Texte fourni ::
_ _ _ _

Critique de film
Le film
Affiche du film

The Cold Blue

L'histoire

DVDClassik a pour principe de rendre compte uniquement de films réalisés il y a plus de vingt ans. The Cold Blue, très récent, n’entre pas a priori dans cette catégorie, mais c’est le prolongement « naturel », par-dessus trois quarts de siècle, de The Memphis Belle, un documentaire réalisé par William Wyler pendant la Seconde Guerre mondiale. On ne sait d’ailleurs pas très bien lequel est le bonus de l’autre sur le Blu-ray qui les associe.

Analyse et critique



Erick Nelson et Catherine Wyler

Il y a quelques années, Catherine Wyler, fille de William Wyler, reçoit un appel d’un réalisateur qui aimerait emprunter, pour les inclure dans un documentaire, quelques plans du film de son père The Memphis Belle – A Story of a Flying Fortress. Tourné en 1943, ce film était destiné non pas tant à soutenir le moral des troupes combattant en Europe qu’à convaincre les citoyens américains de la nécessité de faire la guerre contre l’ennemi nazi (1). Catherine Wyler répond favorablement à la requête de ce documentariste, mais ne peut s’empêcher de lui souffler dans l’oreille que, tant qu’à faire, il ne serait pas mauvais d’envisager une restauration en bonne et due forme du film de son père. Chaque fois qu’elle l’a vu – et elle l’a vu maintes fois –, elle a éprouvé une profonde frustration : les copies disponibles sont dans un état lamentable et, malgré ses efforts, elle n’a jamais pu trouver jusqu’ici le financement qui permettrait de rendre aux images leurs couleurs d’origine. Certes, il y a eu en 1990 un long métrage de Michael Caton-Jones intitulé Memphis Belle, directement inspiré du film de son père et qu’elle a d’ailleurs elle-même produit (avec le producteur anglais David Puttnam), mais ce « lot de consolation » n’a pas suffi à dissiper sa frustration. There’s nothing like the real thing, surtout quand the real thing appartient à la mythologie américaine. Steven Spielberg, qui, encore adolescent et inconnu, était venu un jour frapper littéralement à la porte de William Wyler pour discuter cinéma avec lui pendant plusieurs heures, a pu ainsi déclarer à propos de The Memphis Belle : « C’est l’une des choses les plus impressionnantes que j’aie jamais vues. »

_ _ _ _

Un bloc de données ::

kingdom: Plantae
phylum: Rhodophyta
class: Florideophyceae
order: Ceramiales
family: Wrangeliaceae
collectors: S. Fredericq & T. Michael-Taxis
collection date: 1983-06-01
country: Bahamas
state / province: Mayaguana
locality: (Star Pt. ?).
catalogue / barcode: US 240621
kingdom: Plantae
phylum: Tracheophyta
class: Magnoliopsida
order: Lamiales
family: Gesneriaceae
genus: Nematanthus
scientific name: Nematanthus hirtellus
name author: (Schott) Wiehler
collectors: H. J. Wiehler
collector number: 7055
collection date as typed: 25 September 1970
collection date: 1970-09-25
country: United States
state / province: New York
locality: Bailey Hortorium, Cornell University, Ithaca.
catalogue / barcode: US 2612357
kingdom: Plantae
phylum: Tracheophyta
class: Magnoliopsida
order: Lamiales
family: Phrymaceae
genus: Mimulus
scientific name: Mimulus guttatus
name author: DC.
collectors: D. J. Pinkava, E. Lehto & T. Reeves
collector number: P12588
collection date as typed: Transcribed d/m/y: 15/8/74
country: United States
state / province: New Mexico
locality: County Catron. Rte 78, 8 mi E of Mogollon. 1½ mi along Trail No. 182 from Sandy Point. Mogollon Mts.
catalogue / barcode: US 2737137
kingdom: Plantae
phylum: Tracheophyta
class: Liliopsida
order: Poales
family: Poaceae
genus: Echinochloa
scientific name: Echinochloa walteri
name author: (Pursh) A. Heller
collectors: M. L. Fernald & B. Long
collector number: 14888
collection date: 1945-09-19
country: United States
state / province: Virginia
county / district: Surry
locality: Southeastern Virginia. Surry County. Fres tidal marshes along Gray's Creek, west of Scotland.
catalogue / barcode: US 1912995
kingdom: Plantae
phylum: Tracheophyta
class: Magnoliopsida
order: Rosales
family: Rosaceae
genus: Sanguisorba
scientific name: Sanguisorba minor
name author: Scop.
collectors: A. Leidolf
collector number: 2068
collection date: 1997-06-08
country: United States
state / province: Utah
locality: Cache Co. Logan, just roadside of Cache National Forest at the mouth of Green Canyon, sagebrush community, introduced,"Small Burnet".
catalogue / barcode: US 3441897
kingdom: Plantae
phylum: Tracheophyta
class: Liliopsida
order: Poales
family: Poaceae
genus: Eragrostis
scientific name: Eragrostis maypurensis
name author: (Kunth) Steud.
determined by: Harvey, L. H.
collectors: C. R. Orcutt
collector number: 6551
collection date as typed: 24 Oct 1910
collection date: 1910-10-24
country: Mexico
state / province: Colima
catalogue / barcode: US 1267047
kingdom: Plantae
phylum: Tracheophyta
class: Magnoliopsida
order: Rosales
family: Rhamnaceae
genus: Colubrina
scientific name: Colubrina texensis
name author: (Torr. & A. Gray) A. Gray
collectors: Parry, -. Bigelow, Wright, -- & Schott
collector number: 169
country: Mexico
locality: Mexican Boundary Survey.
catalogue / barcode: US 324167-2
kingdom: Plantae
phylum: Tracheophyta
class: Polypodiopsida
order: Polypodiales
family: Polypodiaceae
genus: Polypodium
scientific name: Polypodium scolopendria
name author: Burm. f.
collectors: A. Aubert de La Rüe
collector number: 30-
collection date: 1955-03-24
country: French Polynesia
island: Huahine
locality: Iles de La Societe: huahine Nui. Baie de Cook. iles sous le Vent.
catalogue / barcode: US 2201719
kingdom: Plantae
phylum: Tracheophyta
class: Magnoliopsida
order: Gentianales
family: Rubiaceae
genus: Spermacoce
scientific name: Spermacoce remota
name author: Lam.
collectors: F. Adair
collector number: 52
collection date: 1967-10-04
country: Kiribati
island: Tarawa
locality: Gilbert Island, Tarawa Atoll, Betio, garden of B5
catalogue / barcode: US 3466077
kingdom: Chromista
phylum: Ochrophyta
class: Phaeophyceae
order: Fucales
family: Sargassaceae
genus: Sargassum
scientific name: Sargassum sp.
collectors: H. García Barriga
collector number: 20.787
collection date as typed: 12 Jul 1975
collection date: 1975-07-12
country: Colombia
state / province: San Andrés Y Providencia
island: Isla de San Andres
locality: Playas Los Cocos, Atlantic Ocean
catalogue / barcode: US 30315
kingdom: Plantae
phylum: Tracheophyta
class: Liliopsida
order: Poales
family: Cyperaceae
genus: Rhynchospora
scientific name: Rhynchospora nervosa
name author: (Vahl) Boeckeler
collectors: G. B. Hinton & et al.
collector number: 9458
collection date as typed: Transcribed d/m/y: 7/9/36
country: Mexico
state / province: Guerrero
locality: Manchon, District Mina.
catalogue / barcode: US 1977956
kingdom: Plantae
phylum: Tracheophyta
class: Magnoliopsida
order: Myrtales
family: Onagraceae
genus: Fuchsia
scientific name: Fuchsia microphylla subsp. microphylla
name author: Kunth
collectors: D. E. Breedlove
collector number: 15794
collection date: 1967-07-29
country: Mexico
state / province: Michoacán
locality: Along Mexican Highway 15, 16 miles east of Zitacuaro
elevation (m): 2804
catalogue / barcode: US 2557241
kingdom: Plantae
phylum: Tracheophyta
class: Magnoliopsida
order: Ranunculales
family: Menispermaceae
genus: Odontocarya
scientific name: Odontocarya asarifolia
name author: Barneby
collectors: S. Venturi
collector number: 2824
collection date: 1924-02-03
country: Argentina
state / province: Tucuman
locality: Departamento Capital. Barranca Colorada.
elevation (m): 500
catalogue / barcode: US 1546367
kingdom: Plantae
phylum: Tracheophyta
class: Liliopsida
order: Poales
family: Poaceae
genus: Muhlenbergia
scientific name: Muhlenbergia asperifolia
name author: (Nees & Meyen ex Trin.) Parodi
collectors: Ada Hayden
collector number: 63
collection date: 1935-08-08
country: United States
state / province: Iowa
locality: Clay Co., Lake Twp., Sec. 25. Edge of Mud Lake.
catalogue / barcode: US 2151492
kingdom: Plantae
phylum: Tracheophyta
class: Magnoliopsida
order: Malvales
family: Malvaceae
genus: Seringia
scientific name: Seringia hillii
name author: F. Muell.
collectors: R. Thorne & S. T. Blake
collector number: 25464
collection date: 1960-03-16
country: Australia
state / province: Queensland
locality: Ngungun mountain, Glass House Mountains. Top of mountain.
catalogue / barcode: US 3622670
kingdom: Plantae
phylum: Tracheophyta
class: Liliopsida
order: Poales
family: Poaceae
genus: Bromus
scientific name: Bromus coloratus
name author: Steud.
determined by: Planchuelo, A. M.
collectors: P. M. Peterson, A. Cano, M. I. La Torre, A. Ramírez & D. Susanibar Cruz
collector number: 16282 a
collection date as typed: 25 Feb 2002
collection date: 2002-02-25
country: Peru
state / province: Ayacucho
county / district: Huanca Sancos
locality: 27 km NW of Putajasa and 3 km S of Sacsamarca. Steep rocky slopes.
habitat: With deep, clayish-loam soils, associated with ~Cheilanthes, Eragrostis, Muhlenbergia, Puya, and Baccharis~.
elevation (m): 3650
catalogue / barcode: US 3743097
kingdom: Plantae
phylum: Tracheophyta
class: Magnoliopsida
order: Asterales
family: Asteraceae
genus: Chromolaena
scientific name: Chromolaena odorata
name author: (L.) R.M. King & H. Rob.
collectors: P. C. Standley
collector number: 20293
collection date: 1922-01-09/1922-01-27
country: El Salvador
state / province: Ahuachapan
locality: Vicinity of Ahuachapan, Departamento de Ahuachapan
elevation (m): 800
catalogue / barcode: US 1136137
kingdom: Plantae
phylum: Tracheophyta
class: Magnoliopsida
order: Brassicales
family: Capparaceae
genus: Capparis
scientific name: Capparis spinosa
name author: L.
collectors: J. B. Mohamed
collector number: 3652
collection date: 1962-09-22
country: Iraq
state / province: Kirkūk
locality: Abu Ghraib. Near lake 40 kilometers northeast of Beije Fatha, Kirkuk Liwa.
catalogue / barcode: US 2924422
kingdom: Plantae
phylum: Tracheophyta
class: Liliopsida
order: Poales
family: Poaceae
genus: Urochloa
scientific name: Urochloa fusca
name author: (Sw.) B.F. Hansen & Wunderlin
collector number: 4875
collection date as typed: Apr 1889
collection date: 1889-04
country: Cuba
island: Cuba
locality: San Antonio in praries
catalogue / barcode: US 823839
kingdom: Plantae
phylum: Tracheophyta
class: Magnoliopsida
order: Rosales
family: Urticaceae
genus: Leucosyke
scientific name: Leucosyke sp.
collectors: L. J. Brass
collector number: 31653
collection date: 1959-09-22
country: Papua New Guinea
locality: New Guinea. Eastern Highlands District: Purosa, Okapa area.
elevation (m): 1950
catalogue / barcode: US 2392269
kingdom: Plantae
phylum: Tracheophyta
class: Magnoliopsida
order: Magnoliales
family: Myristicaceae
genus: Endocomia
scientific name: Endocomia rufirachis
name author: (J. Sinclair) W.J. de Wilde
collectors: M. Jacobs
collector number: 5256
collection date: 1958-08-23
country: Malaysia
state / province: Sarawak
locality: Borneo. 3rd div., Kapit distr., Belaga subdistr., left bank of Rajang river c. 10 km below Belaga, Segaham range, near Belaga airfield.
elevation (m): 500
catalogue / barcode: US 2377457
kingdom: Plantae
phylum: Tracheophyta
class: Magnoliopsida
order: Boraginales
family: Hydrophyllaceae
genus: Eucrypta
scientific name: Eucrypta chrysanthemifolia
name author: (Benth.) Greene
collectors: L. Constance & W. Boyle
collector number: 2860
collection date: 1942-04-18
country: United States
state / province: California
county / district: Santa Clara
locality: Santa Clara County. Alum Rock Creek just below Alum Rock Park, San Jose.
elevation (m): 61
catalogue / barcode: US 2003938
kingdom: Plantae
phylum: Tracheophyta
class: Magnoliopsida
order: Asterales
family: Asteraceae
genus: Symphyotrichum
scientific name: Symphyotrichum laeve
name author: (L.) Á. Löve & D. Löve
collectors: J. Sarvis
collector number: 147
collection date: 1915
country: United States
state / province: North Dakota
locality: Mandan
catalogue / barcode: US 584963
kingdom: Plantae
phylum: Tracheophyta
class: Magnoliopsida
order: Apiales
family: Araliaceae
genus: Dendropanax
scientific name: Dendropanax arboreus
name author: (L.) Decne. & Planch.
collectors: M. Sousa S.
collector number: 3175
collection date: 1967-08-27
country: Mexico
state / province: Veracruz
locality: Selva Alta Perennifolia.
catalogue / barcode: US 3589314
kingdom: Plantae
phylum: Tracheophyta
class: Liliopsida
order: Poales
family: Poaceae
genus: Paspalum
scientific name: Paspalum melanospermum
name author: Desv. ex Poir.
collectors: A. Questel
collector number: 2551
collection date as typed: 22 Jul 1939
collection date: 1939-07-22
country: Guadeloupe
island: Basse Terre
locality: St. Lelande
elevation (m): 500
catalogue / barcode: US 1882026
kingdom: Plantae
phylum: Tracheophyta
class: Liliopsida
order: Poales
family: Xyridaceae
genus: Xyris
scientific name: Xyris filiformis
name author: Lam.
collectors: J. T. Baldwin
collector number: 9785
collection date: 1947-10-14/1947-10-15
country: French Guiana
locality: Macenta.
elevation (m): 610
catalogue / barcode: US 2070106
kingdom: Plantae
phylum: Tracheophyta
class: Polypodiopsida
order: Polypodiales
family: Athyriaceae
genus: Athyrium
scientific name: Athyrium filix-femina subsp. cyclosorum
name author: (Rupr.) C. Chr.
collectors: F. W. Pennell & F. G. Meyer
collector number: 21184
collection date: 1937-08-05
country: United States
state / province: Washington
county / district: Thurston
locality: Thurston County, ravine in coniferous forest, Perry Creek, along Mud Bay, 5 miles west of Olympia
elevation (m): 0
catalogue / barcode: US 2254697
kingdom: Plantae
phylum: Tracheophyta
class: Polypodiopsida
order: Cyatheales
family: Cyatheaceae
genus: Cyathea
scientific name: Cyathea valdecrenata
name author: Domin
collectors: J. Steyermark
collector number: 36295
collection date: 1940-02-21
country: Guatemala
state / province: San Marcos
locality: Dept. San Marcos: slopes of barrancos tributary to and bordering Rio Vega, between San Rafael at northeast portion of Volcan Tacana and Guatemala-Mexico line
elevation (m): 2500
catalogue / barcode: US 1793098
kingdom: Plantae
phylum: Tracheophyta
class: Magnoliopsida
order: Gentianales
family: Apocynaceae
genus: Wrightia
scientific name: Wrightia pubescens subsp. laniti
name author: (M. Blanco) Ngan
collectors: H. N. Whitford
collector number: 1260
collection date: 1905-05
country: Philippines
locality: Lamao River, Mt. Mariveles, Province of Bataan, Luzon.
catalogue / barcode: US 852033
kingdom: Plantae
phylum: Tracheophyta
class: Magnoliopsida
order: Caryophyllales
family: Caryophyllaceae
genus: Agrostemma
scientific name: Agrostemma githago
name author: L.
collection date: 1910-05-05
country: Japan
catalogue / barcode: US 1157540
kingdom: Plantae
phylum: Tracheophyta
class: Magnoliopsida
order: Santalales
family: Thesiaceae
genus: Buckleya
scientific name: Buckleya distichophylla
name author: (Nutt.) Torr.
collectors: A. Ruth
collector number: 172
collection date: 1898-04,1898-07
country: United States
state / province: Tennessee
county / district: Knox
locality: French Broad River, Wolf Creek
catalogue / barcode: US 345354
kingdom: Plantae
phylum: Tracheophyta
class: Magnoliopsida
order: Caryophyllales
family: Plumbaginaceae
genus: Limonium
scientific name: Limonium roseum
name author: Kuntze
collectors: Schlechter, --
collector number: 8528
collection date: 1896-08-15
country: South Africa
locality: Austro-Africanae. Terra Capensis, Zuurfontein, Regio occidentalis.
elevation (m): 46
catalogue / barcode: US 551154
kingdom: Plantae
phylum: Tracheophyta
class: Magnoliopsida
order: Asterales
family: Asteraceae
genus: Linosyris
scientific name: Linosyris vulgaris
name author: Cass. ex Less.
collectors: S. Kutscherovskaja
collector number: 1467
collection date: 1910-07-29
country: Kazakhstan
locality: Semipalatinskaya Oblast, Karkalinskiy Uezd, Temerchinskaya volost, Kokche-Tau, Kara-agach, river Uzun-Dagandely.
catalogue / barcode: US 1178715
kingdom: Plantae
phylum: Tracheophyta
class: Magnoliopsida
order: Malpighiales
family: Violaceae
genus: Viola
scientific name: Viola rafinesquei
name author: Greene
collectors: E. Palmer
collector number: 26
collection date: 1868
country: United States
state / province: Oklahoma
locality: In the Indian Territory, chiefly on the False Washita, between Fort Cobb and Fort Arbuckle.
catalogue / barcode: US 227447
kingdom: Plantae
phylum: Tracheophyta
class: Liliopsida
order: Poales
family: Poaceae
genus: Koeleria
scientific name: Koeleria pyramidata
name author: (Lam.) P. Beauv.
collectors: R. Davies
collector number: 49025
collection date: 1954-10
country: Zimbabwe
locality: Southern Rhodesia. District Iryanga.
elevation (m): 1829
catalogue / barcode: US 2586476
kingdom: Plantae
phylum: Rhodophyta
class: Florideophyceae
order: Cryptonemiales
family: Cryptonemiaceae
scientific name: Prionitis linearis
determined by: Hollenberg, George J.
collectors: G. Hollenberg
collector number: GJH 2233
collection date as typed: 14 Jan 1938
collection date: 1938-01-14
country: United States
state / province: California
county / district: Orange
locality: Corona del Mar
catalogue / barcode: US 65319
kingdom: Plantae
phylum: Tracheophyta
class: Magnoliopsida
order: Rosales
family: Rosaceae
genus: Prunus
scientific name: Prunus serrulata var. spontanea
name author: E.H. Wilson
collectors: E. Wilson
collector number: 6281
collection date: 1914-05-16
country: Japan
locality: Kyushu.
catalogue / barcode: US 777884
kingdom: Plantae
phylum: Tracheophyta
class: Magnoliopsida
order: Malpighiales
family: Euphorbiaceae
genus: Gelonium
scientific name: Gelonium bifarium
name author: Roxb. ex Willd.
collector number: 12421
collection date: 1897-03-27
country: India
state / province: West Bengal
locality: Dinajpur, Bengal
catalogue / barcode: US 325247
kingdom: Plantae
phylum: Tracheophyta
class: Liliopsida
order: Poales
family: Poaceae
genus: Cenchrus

_ _ _ _

Consignes de l'exercice ::
**A)** Dressez la liste de toutes les personnes nommées dans le texte fourni.
**B)** D'après le texte fourni, en quelle année le film The Memphis Belle a-t-il été tourné ?
**C)** Recopiez fidèlement le passage du texte fourni qui commence aux mots « DVDClassik a pour » et s'arrête après « qui les associe. ».
Ce matériel est distinct du texte fourni.

Réponses attendues ::
**A)** William Wyler, Catherine Wyler, Erick Nelson, Michael Caton-Jones, David Puttnam, Steven Spielberg

**B)** En 1943.

**C)**
DVDClassik a pour principe de rendre compte uniquement de films réalisés il y a plus de vingt ans. The Cold Blue, très récent, n’entre pas a priori dans cette catégorie, mais c’est le prolongement « naturel », par-dessus trois quarts de siècle, de The Memphis Belle, un documentaire réalisé par William Wyler pendant la Seconde Guerre mondiale. On ne sait d’ailleurs pas très bien lequel est le bonus de l’autre sur le Blu-ray qui les associe.